■ PROVIDED RECORDS:
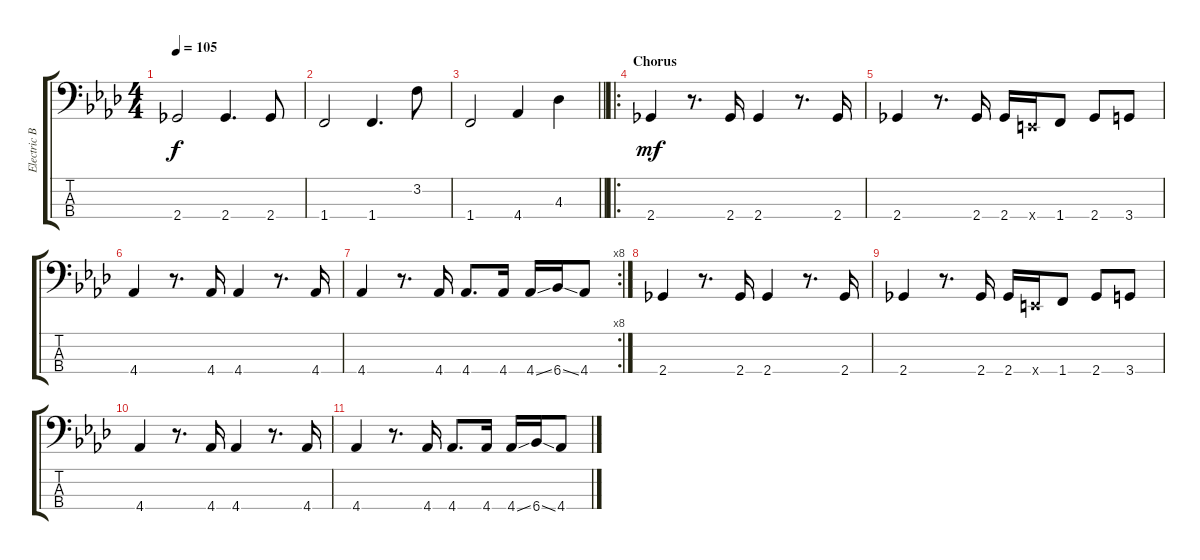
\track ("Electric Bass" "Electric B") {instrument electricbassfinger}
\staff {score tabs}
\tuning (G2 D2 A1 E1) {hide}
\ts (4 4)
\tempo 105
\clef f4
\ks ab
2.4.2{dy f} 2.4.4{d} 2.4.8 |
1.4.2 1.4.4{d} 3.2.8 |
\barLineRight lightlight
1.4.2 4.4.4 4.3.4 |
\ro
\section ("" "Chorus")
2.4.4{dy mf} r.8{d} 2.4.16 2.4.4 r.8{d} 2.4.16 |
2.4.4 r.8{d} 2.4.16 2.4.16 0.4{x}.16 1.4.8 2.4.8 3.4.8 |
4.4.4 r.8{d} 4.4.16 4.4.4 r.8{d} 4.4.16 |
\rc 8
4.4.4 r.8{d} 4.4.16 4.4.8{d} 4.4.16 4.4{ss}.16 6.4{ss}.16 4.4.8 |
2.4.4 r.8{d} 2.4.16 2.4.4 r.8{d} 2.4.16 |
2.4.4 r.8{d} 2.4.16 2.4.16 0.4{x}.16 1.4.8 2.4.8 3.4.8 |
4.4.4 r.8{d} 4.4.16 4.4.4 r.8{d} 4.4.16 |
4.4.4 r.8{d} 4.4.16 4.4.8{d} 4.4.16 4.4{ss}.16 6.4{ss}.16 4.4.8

...

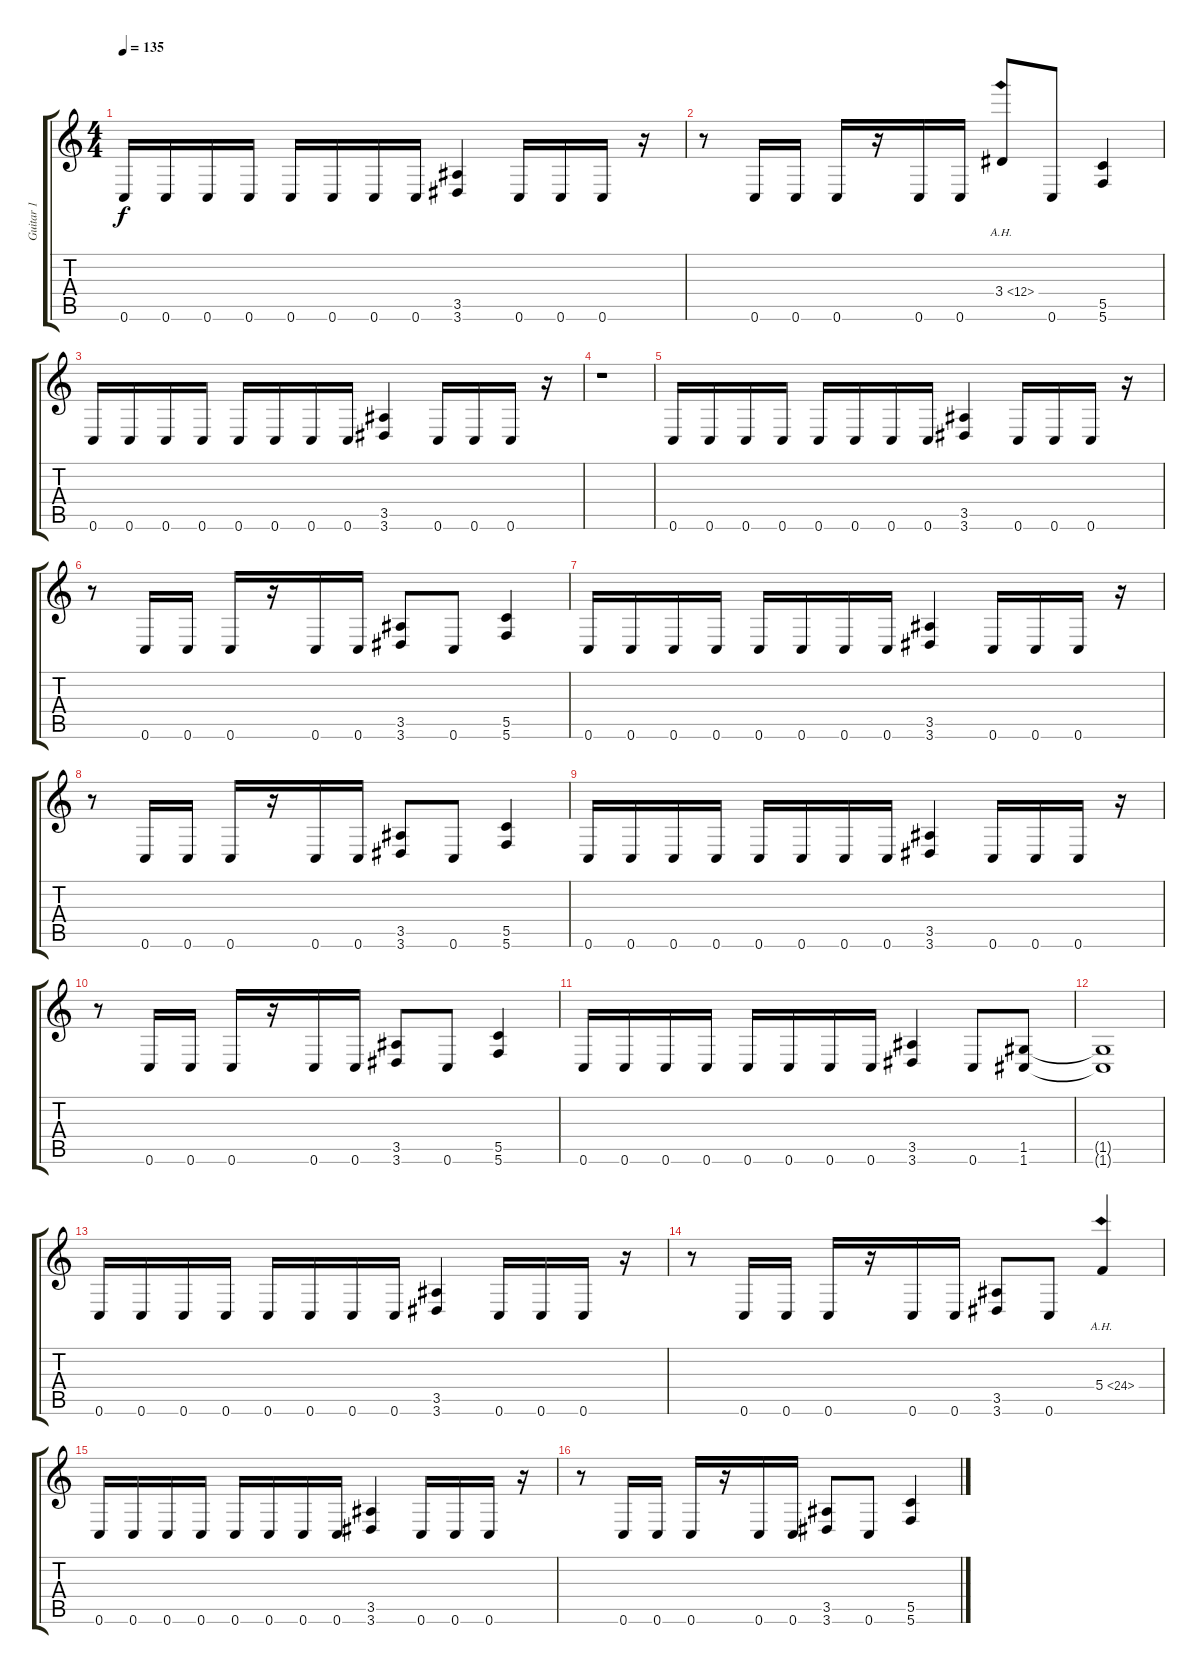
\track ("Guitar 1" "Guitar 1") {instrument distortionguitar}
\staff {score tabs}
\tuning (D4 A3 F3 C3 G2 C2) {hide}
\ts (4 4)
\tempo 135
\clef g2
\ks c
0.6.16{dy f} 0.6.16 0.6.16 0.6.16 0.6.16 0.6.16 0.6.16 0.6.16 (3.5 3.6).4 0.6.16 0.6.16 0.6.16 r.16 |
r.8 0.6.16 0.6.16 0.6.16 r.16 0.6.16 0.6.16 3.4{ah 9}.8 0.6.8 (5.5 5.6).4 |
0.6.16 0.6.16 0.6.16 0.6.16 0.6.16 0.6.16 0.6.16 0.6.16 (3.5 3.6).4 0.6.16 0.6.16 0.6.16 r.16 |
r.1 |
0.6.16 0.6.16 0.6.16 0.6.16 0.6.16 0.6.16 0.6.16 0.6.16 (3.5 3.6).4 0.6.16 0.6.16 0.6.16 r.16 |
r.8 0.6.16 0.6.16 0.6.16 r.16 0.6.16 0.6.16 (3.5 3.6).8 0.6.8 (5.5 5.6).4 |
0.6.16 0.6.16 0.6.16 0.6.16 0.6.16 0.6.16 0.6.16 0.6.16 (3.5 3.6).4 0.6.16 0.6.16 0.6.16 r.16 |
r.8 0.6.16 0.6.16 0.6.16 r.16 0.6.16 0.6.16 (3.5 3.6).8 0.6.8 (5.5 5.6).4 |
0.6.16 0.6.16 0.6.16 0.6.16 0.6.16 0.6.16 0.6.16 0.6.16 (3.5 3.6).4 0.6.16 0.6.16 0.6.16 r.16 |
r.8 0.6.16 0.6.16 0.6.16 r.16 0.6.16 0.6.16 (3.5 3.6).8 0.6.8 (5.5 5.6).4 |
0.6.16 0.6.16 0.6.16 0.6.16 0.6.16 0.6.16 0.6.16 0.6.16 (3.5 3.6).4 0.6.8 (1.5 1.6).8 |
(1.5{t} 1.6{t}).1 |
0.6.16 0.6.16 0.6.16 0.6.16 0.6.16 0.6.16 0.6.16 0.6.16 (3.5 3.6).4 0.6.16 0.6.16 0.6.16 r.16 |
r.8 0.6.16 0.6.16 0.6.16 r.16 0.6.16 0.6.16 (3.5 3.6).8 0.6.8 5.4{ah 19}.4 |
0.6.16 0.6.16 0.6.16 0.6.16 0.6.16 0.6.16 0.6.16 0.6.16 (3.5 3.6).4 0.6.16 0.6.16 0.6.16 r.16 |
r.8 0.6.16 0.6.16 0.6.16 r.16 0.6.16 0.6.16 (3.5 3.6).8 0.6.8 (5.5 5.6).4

■ WHAT YOU ARE ASKED TO DO: Report every line in the listing above that contains the word "instrument".

■ TASK RESPONSE:
\track ("Electric Bass" "Electric B") {instrument electricbassfinger}
\track ("Guitar 1" "Guitar 1") {instrument distortionguitar}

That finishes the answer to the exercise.